Things to do »
1) Translate this sentence from the Dec. 2, 2018 journal entry into Spanish: "God is so faithful and I want to be faithful in return through obedience to His Holy Spirit's leading in my life!"
2) Output the part of the Dec. 2, 2018 journal entry that begins at the words "I got my journal" and stops after the words "and Rich’s abuse.", keeping every word and mark unchanged.
3) In the Dec. 2, 2018 journal entry, which chapter of Mark was the writer reading when the 23rd verse stood out?

Text under study »
++++

The Journey Continues: Dec. 2, 2018

Boy, this journey is not letting up one iota.  This present issue regarding my mom and me has finally come to a head.  The last couple mornings I’ve awoke at 5:00 am and there was to be no more sleep.  In getting up I found God ready to awaken me to a good deal of recovery I hadn’t wanted to face.  Of course, this has been all about my wonderful mother. 

As I was having my devotional reading the Blackaby’s were talking about every word of the Bible as being alive so don’t miss out on a single word of it!  As I began my Bible reading in Mark 11 I could see why.  The 23rd verse has Christ saying: “Truly I tell you, whoever says to this mountain, ‘Be lifted up and thrown into the sea!’ and does not doubt at all in his heart but believes that what he says will take place, it will be done for him.”  At this point I knew God was telling me I had to have a conversation with mom that I figured could wait until I was in heaven with her.  I learned how to have these conversations like this while in counseling/therapy and did this with dad more than once, but mom???

I got my journal and began to write out everything I needed to have this little boy in me tell his mom.  I had thought this little guy was all grown up having worked through so much with dad and my brother Rich along with God.  However, what I had never done and never wanted to do was have this talk with her letting her know how this little boy Earnie needed his mother’s touch and words of affirmation.  It has helped me tremendously to know that mom’s neglect did not categorize her as an abuser like dad.  It was that her silence did its damage to me similarly to dad and Rich’s abuse. 

I’m not going to go into all that I needed to write to mom and all that I heard her say in return, but I will say that we had a wonderful conversation which helped me release a ton.  This faith of a mustard seed removing mountains has been moving spiritual mountains like I’ve never known.  How little I’ve understood that spiritual mountains were blocking my view of God’s complete healing.  Of course now that I’m where I am I can easily see Satan’s deception throughout this. 

God is so faithful and I want to be faithful in return through obedience to His Holy Spirit’s leading in my life!

++++

Data under study »

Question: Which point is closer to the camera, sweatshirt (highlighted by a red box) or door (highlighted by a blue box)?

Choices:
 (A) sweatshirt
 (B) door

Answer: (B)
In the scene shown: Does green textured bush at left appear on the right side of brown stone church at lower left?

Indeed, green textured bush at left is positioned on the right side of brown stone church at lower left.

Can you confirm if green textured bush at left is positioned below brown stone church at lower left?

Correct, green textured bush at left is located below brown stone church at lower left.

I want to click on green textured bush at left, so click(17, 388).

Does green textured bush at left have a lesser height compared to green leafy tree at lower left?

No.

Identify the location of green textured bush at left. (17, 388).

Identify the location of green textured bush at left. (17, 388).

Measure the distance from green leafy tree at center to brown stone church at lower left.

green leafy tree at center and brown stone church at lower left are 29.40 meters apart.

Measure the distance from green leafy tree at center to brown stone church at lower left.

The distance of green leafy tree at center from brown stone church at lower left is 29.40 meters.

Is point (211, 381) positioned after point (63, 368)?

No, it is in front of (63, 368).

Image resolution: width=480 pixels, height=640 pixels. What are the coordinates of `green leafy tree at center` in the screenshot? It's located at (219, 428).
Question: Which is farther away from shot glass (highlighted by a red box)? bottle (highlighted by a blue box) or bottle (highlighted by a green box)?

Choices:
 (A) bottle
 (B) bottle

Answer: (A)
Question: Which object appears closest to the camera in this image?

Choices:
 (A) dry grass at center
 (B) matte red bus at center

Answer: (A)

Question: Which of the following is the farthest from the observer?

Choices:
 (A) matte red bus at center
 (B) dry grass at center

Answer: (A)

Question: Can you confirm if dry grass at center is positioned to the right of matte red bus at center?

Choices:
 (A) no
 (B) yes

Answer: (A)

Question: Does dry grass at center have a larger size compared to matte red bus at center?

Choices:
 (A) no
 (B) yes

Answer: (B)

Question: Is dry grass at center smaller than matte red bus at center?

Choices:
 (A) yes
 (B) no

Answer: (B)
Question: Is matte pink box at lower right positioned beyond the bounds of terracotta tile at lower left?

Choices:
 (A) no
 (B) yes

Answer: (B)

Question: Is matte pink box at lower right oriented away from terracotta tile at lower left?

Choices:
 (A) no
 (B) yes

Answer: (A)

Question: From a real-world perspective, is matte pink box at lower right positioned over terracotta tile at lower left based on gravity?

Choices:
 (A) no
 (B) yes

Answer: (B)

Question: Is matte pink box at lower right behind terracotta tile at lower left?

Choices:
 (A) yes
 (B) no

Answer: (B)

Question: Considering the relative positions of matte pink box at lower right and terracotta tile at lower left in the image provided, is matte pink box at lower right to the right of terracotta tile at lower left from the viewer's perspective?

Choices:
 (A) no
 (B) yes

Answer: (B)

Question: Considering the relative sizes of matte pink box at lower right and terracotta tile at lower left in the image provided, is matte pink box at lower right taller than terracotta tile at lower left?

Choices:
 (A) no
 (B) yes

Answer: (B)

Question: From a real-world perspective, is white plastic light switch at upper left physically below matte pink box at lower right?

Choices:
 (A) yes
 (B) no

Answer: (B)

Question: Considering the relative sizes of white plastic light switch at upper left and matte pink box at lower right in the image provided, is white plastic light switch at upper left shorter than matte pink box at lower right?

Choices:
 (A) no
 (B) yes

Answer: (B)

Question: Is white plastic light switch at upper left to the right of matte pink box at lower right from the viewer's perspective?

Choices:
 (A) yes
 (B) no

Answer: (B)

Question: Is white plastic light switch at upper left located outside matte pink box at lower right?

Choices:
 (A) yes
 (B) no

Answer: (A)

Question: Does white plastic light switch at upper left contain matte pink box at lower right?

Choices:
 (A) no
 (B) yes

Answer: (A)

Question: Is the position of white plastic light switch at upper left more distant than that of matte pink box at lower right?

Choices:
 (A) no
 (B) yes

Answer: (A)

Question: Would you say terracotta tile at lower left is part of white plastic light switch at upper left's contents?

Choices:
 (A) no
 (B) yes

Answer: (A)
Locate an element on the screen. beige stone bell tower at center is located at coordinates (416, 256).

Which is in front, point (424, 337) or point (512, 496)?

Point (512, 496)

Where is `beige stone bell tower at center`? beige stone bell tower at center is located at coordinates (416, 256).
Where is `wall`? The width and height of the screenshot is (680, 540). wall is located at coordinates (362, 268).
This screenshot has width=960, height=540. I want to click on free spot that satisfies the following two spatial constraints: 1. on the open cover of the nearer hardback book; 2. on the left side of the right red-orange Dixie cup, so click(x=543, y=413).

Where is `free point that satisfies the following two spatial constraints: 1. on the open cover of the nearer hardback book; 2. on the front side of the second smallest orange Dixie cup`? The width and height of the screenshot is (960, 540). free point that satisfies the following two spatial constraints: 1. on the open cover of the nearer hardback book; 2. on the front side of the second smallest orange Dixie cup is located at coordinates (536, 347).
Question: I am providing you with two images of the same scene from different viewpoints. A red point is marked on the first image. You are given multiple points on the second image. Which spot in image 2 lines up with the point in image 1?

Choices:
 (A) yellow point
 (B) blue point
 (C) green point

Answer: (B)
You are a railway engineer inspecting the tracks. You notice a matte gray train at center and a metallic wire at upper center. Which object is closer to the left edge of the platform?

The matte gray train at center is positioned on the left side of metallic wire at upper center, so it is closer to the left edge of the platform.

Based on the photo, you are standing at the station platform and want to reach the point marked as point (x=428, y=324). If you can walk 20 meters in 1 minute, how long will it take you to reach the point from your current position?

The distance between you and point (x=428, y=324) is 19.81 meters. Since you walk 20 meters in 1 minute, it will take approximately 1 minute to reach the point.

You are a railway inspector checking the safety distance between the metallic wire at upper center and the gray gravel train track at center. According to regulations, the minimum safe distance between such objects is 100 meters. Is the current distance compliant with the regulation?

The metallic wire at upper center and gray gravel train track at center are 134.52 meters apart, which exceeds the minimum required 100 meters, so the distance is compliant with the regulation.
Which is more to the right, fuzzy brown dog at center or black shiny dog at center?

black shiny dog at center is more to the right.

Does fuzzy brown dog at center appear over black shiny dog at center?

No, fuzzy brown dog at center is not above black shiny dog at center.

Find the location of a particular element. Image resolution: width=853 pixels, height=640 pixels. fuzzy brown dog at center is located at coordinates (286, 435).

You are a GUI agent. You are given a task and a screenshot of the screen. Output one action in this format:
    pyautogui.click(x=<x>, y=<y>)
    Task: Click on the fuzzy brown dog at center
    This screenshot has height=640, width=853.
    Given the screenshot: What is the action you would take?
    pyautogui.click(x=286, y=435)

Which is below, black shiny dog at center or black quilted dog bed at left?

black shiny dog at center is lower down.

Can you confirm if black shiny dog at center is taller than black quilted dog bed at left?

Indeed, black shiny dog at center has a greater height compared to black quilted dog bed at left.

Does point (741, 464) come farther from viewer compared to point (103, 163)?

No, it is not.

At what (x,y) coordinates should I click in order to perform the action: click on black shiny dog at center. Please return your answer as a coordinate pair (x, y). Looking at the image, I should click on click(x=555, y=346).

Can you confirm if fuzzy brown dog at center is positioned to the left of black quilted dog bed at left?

++++

Responses to the exercise »
1) ¡Dios es tan fiel, y quiero serle fiel a cambio mediante la obediencia a la guía de Su Espíritu Santo en mi vida!

2)
I got my journal and began to write out everything I needed to have this little boy in me tell his mom.  I had thought this little guy was all grown up having worked through so much with dad and my brother Rich along with God.  However, what I had never done and never wanted to do was have this talk with her letting her know how this little boy Earnie needed his mother’s touch and words of affirmation.  It has helped me tremendously to know that mom’s neglect did not categorize her as an abuser like dad.  It was that her silence did its damage to me similarly to dad and Rich’s abuse.

3) Mark 11